Act on medical schools report

Wednesday February 26 2020

 Graduands of Uganda Christian University at a gr

Graduands of Uganda Christian University at a graduation ceremony. The university has been ordered to stop admitting students for medicine and dentistry courses for lack of appropriate infrastructure. Photo by Rachel Mabala 


An inspection report by health experts from the East African Community (EAC) condemns three of our newly opened medical schools as not fit for the purpose (See: ‘UCU, Busitema medical schools ordered to close’ in the Daily Monitor, February 25).

The same report implicates Gulu University Medical School and orders Makerere University not to teach the dentistry course, unless its facilities are improved. The findings also orders Uganda Christian University, St Augustine University, Busitema, Gulu, and Makerere to stop their current students and send them to other universities with good infrastructure until they set up the required facilities to teach medical and dentistry courses.

This EAC-wide assessment report is not good for our country, once reputed as the centre of excellence for medical education in the region. Simply put, some of our medical and dentistry schools have been rated below the bar of peer medical and dental schools in the EAC. This verdict by health experts implies our institutions have no stamp of quality assurance from the National Council for Higher Education (NCHE), the regulator of higher education.

These doubts also erode public trust in our universities and the doctors and dentists they train.
The lapses risk rendering our medical academic certificates as not fit for seeking employment or pursuing advanced studies at home or abroad.

As the experts have warned, upon completion, our medical and dental graduates shall carry the badge of mediocrity and considered both incompetent and unrecognised within the EAC partner States.

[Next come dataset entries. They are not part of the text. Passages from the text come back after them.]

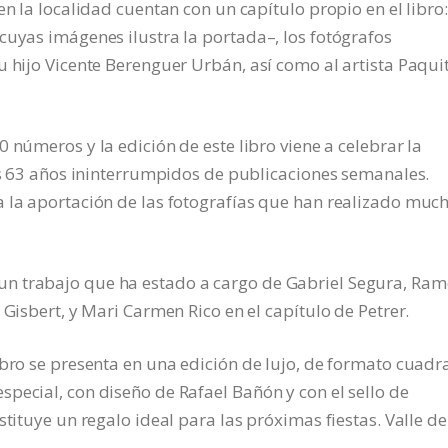
n la localidad cuentan con un capítulo propio en el libro:
cuyas imágenes ilustra la portada–, los fotógrafos
u hijo Vicente Berenguer Urbán, así como al artista Paqui
números y la edición de este libro viene a celebrar la
tos 63 años ininterrumpidos de publicaciones semanales.
a la aportación de las fotografías que han realizado muc
n trabajo que ha estado a cargo de Gabriel Segura, Ra
 Gisbert, y Mari Carmen Rico en el capítulo de Petrer.
ibro se presenta en una edición de lujo, de formato cuad
pecial, con diseño de Rafael Bañón y con el sello de
stituye un regalo ideal para las próximas fiestas. Valle de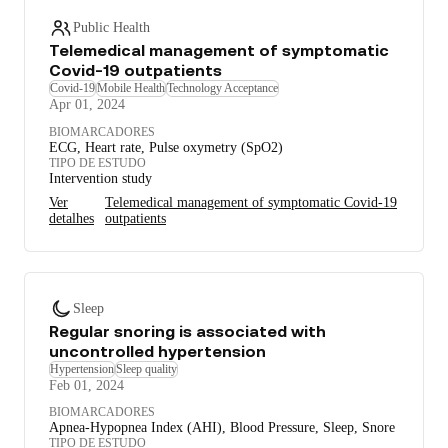
Public Health
Telemedical management of symptomatic
Covid-19 outpatients
Covid-19
Mobile Health
Technology Acceptance
Apr 01, 2024
BIOMARCADORES
ECG, Heart rate, Pulse oxymetry (SpO2)
TIPO DE ESTUDO
Intervention study
Ver
Telemedical management of symptomatic Covid-19
detalhes
outpatients
Sleep
Regular snoring is associated with
uncontrolled hypertension
Hypertension
Sleep quality
Feb 01, 2024
BIOMARCADORES
Apnea-Hypopnea Index (AHI), Blood Pressure, Sleep, Snore
TIPO DE ESTUDO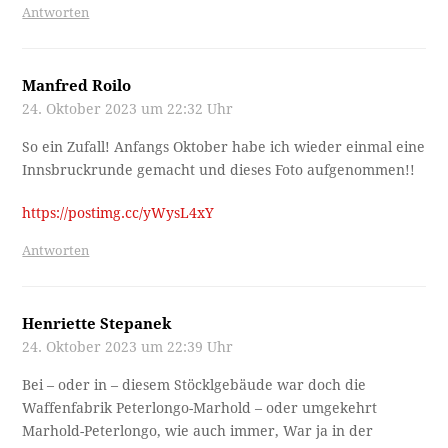
Antworten
Manfred Roilo
24. Oktober 2023 um 22:32 Uhr
So ein Zufall! Anfangs Oktober habe ich wieder einmal eine
Innsbruckrunde gemacht und dieses Foto aufgenommen!!
https://postimg.cc/yWysL4xY
Antworten
Henriette Stepanek
24. Oktober 2023 um 22:39 Uhr
Bei – oder in – diesem Stöcklgebäude war doch die
Waffenfabrik Peterlongo-Marhold – oder umgekehrt
Marhold-Peterlongo, wie auch immer, War ja in der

On a wider scale, the damning report questions the quality of our graduates and future workforce for the common and competitive job market in East Africa, Africa, and globally. But where, in all this has NCHE been as our higher education standards bearer, and the Uganda Medical and Dental Practitioners Council?


These lapses imply NCHE, in collaboration with UMDPC, has failed on its mandate of stamping accreditation, endorsing quality assurance, and routinely auditing our medical and dentistry course structure; content, staffing, teaching, learning environment of both new and existing medical and dental Schools to meet our national and EAC benchmarks.

For remedy, NCHE needs to act fast to stamp its authority and ensure the affected institutions put in place the requisite laboratory tools, staffing, and basics such as sinks for handwashing, floor drainage system, fire safety precaution, proper dissection tables, and receipts, storage, and disposal of cadavers.

These quick measures should meet and comply with demands of the 3rd Joint Inspection of New and Existing Medical and Dental Schools by EAC Partner States National Medical and Dental Practitioners Regulatory Council and restore public trust in our medical and dental schools.